Wie steht es mit dem Halbmond? Früher hat man Halbmonde getragen, um den „bösen Blick“ abzuwehren und vielleicht auch als Fruchtbarkeitssymbol. Über den Halbmond im allgemeinen schreibt jedoch ein anerkannter Kenner der indianischen Kunst:
„Heute sieht man ihn im Südwesten in einer großen Formenvielfalt, aber er gilt nicht als Talisman oder Amulett. Die weitverbreitete Ansicht, daß der naja und das Kürbisblüten-Halsgeschmeide Fruchtbarkeitssymbole sein sollen, entstammt der Phantasie des weißen Mannes und ist weder in den Legenden noch in den religiösen Vorstellungen, noch in den Sitten der Indianer begründet“ (Southwestern Indian Arts and Crafts von Tom Bahti).
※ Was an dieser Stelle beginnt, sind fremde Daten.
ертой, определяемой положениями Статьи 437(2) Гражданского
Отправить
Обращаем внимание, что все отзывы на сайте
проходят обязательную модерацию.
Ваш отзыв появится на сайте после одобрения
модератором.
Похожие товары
Der von den Indianern verfertigte Schmuck ist von großem künstlerischem Wert und ist auch sehr schön. Viele dieser Schmuckgegenstände haben keine Beziehung zu einer nichtbiblischen Form der Anbetung; allerdings werden in gewissen Gegenden einige davon in Verbindung mit einer solchen Anbetung gebraucht. Ob es richtig ist, ein solches Schmuckstück zu besitzen, muß der Christ selbst aufgrund seines eigenen biblisch geschulten Gewissens entscheiden (Röm. 14:2-4). (Eingesandt.)
[Fußnote]
a Siehe den Artikel „Sind es Symbole des Götzendienstes?“ in Erwachet! vom 22. März 1977, S. 12—15.
[Bild auf Seite 26]
Einige sehen in diesen Figürchen Kunstgegenstände, andere Fetische.